One important consideration a judge may consider during a child custody proceeding is the mental and/or psychological state of the parents. Courts have the discretion to order psychological testing if they believe that there may be an issue. Also, if one parent believes that the other parent has serious mental and/or psychological issues that would pose a threat to the children, that parent can request a mental health evaluation. Specifically, under Illinois Supreme Court Rule 215, in a case where a party’s mental condition (or the mental condition of a person under a party’s custody or legal control, i.e., a minor child) is in question, the court has discretion to order the examination or deny the request.
The family court usually has to have a significant question about the mental health of one or both parties.
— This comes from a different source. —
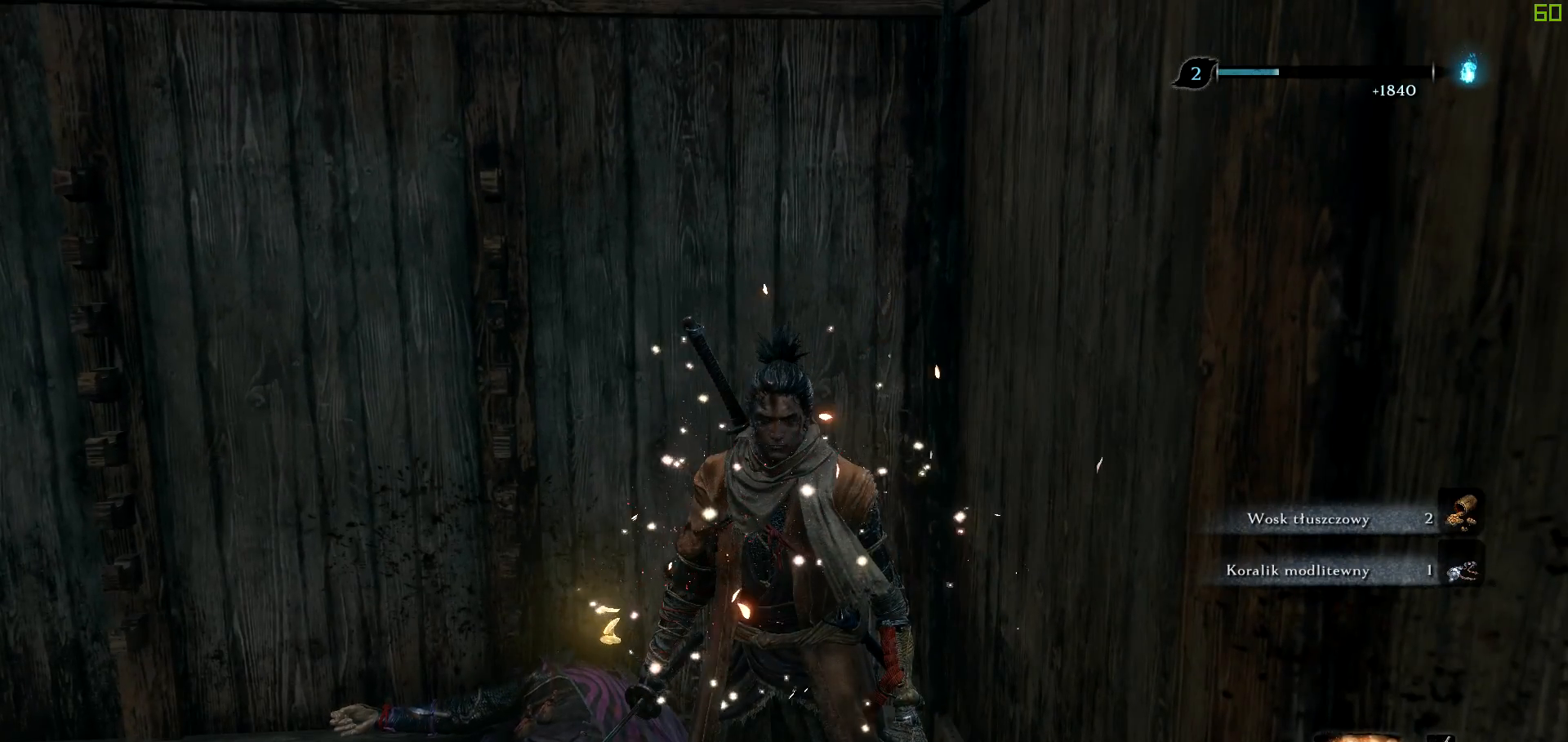
{"buttons": ["X"], "left_stick": "center", "right_stick": "center", "events": [[50, "X", "down"]]}
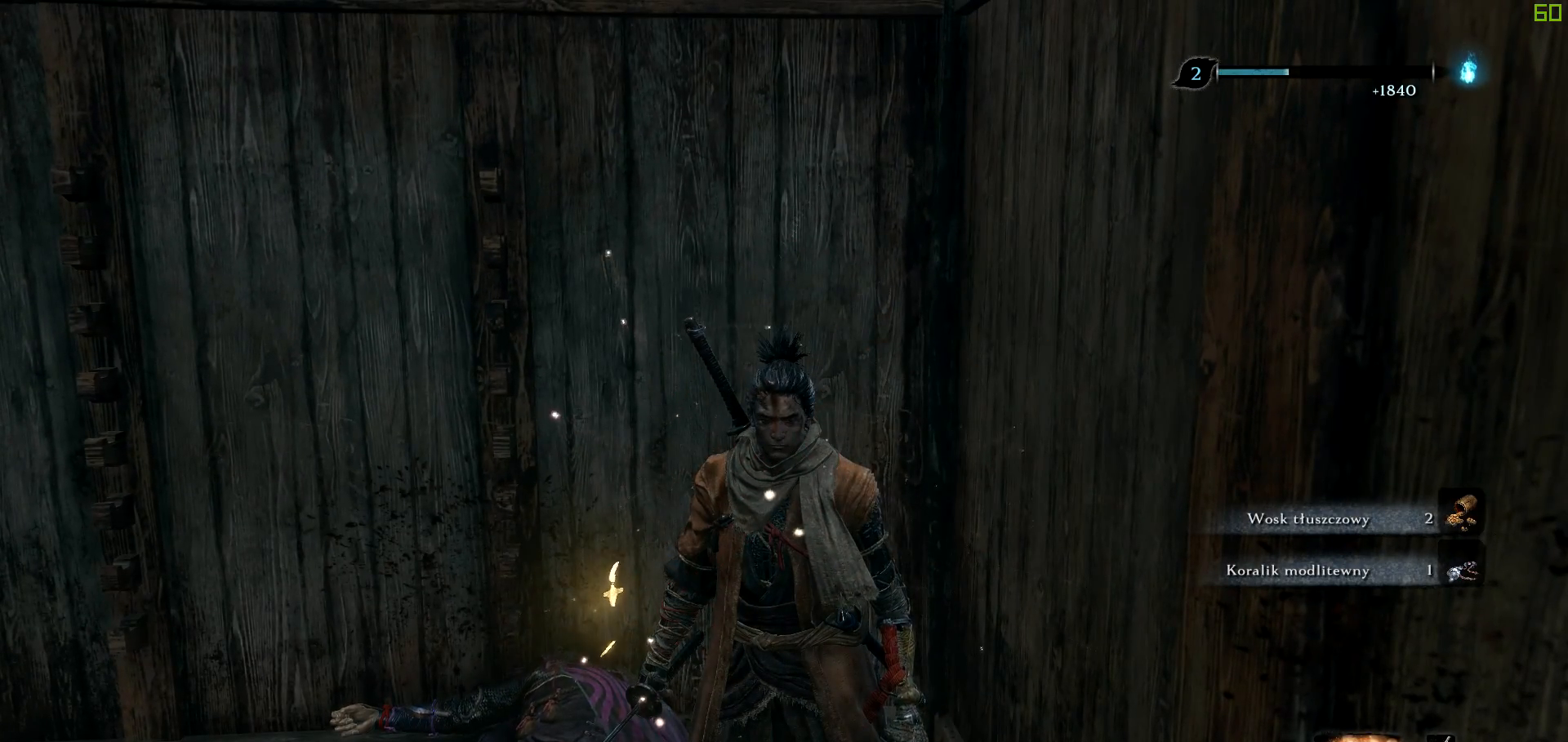
{"buttons": ["X"], "left_stick": "center", "right_stick": "center", "events": []}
But there are cases where this is necessary in the eyes of the family court judge when the allegations or behavior of the parties are serious enough.To deal with this, courts normally refer cases in which the psychological health of one or both of the individuals is called into question to a psychological evaluator. A psychological evaluator is viewed as an objective third party whose job it is to determine the mental health of both parties and make appropriate recommendations to the court.
It’s important to realize that a psychological evaluation may not end up reflecting any significant issues. One parent may make meritless allegations regarding the mental state of the other parent simply to harass, embarrass, or purposely prolong the litigation. Making such allegations without a valid basis is not only improper, but it can be extremely expensive and in the end damaging to the case and family.
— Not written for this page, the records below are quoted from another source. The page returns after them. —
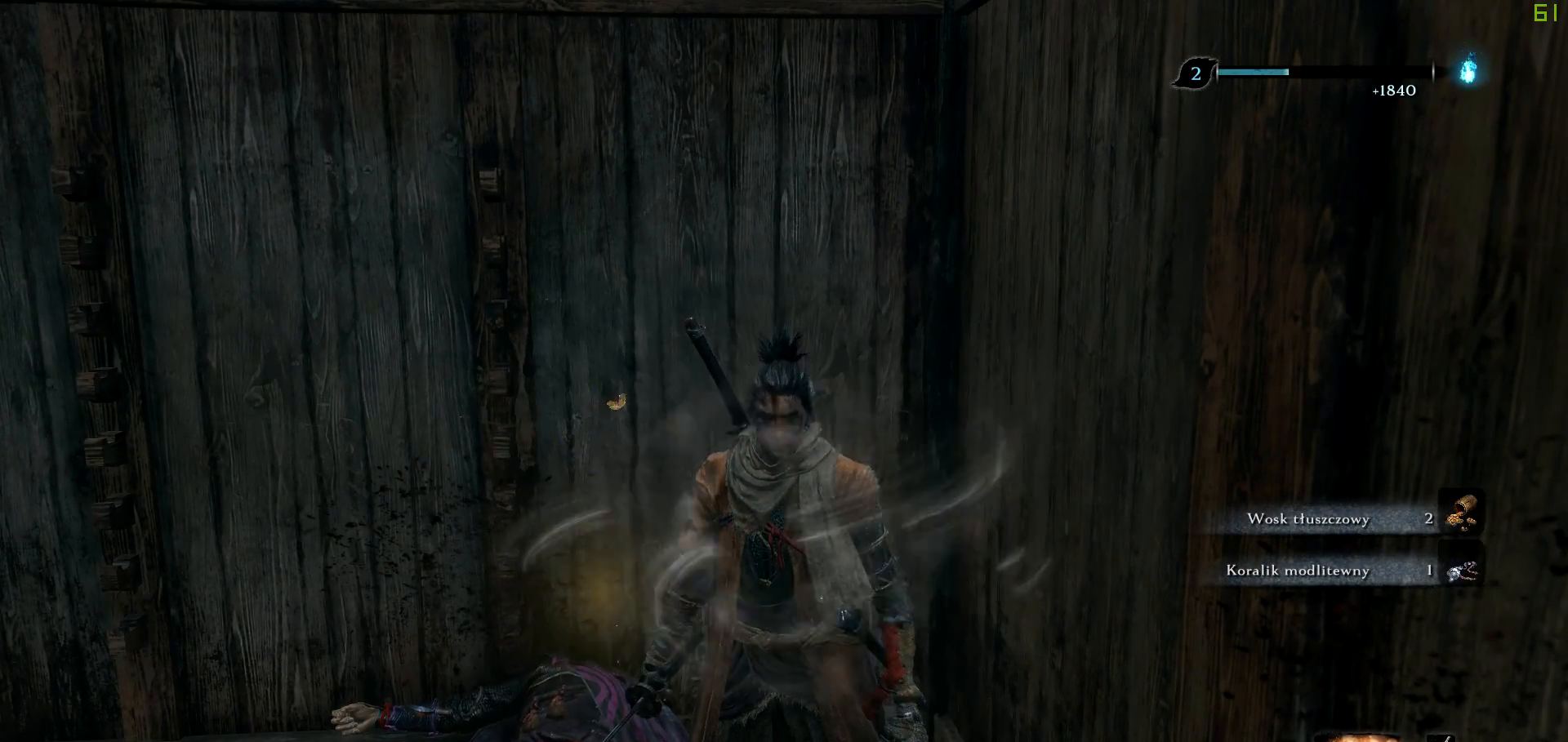
{"buttons": ["X"], "left_stick": "center", "right_stick": "center", "events": []}
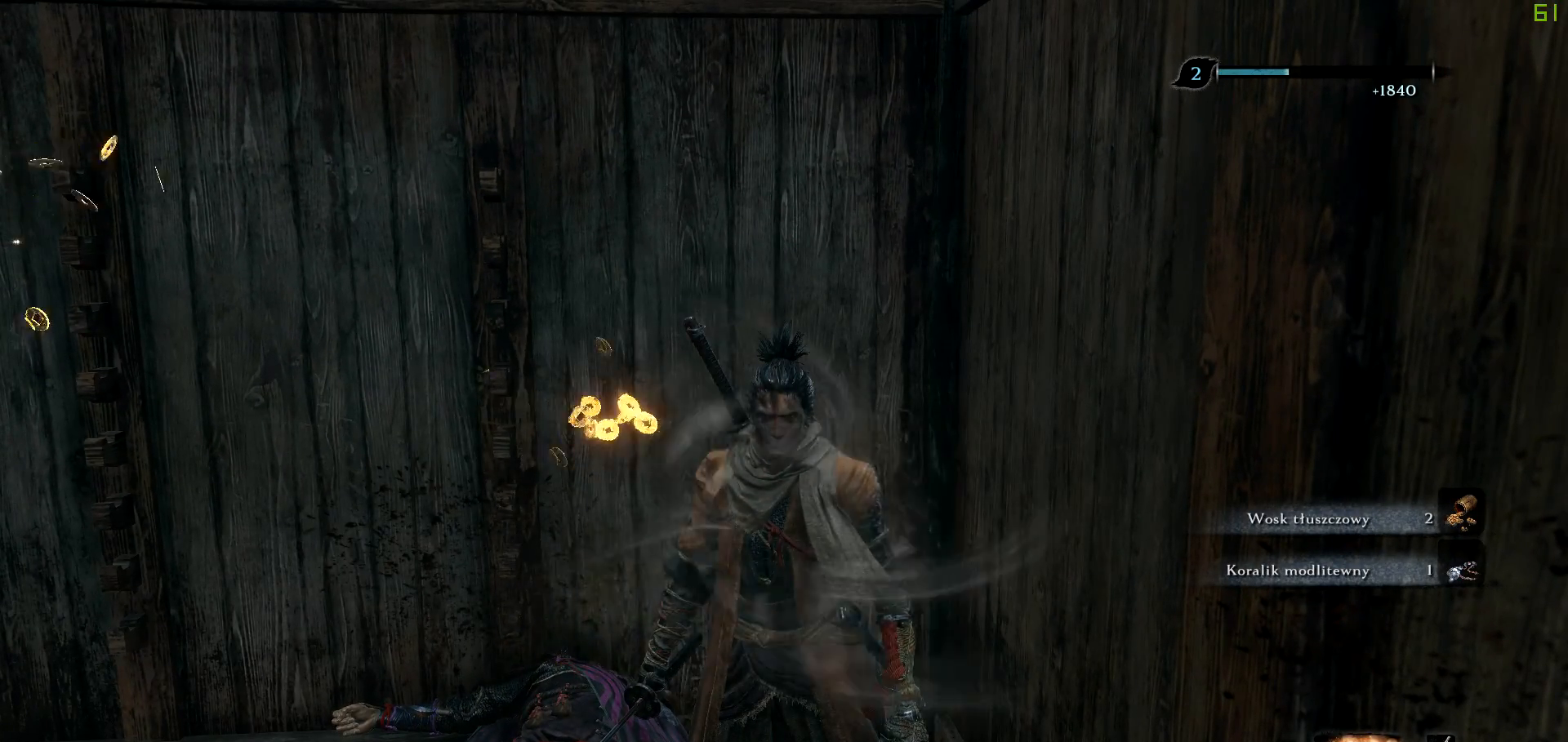
{"buttons": ["X"], "left_stick": "center", "right_stick": "center", "events": []}
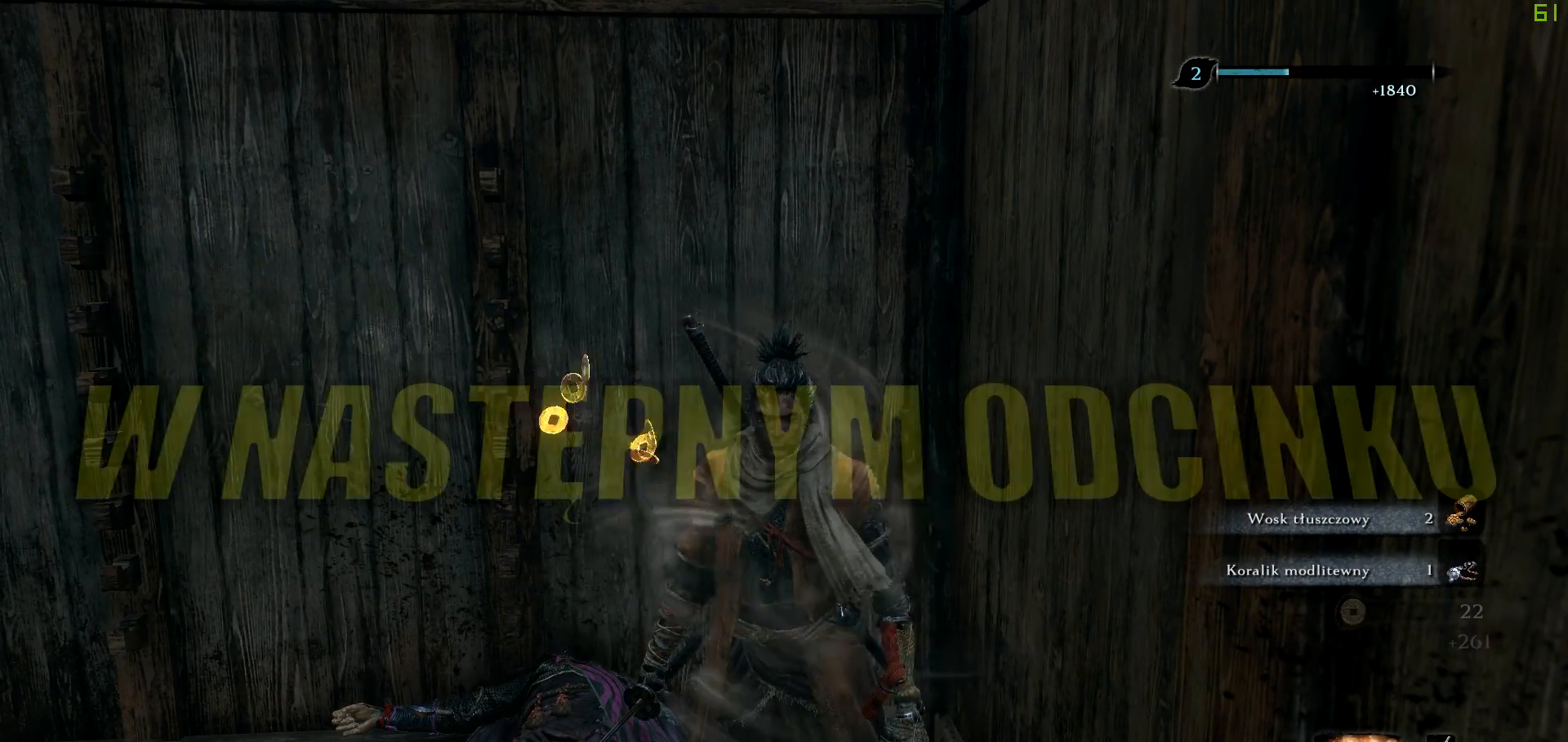
{"buttons": ["X"], "left_stick": "center", "right_stick": "center", "events": []}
Therefore, It’s always a good idea to consult with your divorce attorney first before filing a motion for psychological evaluation. If you suspect that your spouse has significant mental health issues that could pose a danger to your children, it is imperative that the court positively identify these factors before making a custody determination. What really matters in a psychological evaluation is how the mental make-up of either parent affects the safety, stability and general well-being of the children involved. In a child custody evaluation, the child's interests and well-being are paramount. Parents competing for custody, as well as others, may have legitimate concerns, but the child's best interests must prevail.
What happens during a mental health evaluation in Illinois child custody cases?
In a custody evaluation, at least one of three types of mental health professional will be involved: a social worker; a psychologist; and a psychiatrist. The full evaluation is performed by a mental health expert and will usually consist of the following:
- a mental status examination
- a personal observation
- a personal interview
- possibly psychological testing
Who is responsible for paying the cost of psychological testing in Illinois child custody cases?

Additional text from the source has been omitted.